JOB:
Take the lines below from the first through the one that contains "Family tree" and copy them exactly.

Segment Start: RECORD EXCERPTS

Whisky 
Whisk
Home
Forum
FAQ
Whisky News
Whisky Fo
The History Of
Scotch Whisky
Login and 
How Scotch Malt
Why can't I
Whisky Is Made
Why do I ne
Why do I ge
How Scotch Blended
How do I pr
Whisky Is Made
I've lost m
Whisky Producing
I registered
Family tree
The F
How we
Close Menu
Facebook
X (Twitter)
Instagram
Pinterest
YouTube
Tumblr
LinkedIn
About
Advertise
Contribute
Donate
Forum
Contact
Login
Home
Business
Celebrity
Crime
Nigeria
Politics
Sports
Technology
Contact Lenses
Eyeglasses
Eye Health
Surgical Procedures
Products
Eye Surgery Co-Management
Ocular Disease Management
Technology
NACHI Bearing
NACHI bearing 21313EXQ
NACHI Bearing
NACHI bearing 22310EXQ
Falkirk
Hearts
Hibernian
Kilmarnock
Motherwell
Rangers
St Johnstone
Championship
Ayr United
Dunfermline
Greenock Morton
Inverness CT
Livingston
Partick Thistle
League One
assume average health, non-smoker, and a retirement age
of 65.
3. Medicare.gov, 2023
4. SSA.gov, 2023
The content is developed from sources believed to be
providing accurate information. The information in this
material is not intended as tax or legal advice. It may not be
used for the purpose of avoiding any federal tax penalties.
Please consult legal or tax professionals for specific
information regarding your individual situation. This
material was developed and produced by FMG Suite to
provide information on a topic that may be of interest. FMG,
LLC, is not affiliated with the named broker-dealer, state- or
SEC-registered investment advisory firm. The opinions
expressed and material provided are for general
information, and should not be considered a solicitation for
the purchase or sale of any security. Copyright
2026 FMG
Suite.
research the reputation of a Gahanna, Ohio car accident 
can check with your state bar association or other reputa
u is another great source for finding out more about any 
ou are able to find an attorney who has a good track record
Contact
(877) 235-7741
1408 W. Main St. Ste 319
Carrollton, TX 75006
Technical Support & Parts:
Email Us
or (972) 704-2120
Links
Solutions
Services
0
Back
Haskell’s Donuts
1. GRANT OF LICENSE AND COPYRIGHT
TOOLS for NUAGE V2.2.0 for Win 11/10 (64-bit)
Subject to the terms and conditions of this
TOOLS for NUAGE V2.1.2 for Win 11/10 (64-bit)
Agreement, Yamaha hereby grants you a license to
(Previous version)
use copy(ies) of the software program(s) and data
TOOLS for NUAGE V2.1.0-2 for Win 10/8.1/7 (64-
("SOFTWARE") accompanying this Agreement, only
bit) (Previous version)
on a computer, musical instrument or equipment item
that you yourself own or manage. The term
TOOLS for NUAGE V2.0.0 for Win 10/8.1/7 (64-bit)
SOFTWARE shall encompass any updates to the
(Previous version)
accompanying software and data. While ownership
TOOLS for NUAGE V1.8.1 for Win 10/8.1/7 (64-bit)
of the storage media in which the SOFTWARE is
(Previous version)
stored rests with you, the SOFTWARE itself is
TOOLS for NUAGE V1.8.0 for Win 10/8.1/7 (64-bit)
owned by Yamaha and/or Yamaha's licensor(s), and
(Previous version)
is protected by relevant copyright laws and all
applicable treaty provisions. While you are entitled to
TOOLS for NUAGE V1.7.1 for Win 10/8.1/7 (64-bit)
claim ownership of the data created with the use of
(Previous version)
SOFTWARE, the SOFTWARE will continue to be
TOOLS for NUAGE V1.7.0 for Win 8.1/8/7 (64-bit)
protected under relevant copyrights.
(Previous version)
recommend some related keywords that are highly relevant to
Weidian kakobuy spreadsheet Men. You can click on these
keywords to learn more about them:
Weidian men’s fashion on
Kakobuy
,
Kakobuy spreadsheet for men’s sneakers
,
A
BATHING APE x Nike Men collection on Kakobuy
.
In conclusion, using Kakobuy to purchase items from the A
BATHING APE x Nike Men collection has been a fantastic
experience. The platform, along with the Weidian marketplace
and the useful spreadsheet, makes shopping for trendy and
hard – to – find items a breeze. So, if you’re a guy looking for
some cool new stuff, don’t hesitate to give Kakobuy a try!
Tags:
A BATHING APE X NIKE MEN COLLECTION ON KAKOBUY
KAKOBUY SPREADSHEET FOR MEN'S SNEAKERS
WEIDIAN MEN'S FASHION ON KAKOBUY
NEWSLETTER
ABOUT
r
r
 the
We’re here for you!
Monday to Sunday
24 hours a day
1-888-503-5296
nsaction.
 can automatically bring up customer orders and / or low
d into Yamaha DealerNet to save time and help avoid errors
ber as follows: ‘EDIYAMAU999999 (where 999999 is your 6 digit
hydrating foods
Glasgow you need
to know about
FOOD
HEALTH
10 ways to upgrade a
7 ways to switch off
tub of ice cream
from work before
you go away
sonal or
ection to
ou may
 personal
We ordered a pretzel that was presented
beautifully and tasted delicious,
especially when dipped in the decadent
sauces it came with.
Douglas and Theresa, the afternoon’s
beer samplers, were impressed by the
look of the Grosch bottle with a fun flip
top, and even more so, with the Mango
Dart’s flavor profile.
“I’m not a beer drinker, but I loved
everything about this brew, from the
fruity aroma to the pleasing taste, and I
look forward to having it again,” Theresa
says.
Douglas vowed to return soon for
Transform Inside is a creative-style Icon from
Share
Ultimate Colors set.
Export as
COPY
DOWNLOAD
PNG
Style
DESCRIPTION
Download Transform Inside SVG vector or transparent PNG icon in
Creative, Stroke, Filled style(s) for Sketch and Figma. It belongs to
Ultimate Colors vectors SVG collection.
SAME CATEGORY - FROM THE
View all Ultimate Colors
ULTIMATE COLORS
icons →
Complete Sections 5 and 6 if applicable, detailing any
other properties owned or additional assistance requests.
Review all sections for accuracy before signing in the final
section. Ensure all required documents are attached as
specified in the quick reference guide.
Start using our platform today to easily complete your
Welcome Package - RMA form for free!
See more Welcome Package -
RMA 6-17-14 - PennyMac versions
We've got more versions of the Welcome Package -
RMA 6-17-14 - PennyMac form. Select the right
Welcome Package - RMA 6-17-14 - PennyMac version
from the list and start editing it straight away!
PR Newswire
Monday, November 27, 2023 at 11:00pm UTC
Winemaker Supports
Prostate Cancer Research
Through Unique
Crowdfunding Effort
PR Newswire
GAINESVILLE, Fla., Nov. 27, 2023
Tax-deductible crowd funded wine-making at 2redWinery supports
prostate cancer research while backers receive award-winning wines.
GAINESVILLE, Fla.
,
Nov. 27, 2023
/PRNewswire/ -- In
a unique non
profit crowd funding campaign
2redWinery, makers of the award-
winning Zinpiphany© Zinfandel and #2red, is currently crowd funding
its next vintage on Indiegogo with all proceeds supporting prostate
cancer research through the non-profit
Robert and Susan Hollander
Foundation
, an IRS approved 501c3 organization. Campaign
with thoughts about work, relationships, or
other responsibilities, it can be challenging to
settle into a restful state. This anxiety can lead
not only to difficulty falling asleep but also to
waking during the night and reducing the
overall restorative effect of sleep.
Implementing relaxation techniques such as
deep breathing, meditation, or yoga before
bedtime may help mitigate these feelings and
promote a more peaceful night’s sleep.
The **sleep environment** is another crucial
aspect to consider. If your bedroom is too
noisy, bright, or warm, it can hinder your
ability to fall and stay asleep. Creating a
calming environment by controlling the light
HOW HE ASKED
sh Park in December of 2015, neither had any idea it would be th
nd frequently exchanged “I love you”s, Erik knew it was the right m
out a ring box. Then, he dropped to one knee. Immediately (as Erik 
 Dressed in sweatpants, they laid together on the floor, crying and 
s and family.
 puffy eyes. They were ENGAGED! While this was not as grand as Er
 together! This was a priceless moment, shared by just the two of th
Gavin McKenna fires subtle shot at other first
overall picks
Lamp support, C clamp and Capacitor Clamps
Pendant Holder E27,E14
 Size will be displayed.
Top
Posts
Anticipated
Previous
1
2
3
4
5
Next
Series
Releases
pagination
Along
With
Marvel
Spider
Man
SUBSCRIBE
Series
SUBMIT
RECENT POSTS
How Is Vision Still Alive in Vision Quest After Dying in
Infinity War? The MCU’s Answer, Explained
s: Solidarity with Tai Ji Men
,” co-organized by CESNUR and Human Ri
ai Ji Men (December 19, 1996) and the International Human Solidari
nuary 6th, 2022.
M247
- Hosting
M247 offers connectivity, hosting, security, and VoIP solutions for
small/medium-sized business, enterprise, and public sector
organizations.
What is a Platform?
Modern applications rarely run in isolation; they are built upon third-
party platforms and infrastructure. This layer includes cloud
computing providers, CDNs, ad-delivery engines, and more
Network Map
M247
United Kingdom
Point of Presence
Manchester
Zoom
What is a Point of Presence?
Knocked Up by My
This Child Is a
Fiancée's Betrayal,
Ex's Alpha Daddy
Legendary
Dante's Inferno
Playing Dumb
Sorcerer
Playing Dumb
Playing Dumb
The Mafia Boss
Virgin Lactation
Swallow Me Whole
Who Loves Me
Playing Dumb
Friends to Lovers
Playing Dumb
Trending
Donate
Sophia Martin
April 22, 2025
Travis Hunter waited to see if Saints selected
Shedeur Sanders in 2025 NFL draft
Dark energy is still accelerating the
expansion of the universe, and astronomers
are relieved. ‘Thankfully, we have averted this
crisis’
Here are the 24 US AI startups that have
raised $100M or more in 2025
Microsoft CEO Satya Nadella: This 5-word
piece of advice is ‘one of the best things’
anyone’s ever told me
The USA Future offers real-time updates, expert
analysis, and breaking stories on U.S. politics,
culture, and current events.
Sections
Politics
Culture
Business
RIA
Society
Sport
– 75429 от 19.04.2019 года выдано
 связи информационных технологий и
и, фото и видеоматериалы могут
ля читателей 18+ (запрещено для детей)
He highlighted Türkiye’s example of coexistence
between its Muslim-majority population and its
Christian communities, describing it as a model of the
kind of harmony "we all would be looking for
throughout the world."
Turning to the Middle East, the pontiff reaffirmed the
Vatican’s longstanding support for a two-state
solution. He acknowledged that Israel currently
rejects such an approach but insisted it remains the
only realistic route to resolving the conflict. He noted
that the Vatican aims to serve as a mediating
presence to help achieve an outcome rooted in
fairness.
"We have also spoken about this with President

Segment End: RECORD EXCERPTS

WRITTEN SOLUTION:
Whisky 
Whisk
Home
Forum
FAQ
Whisky News
Whisky Fo
The History Of
Scotch Whisky
Login and 
How Scotch Malt
Why can't I
Whisky Is Made
Why do I ne
Why do I ge
How Scotch Blended
How do I pr
Whisky Is Made
I've lost m
Whisky Producing
I registered
Family tree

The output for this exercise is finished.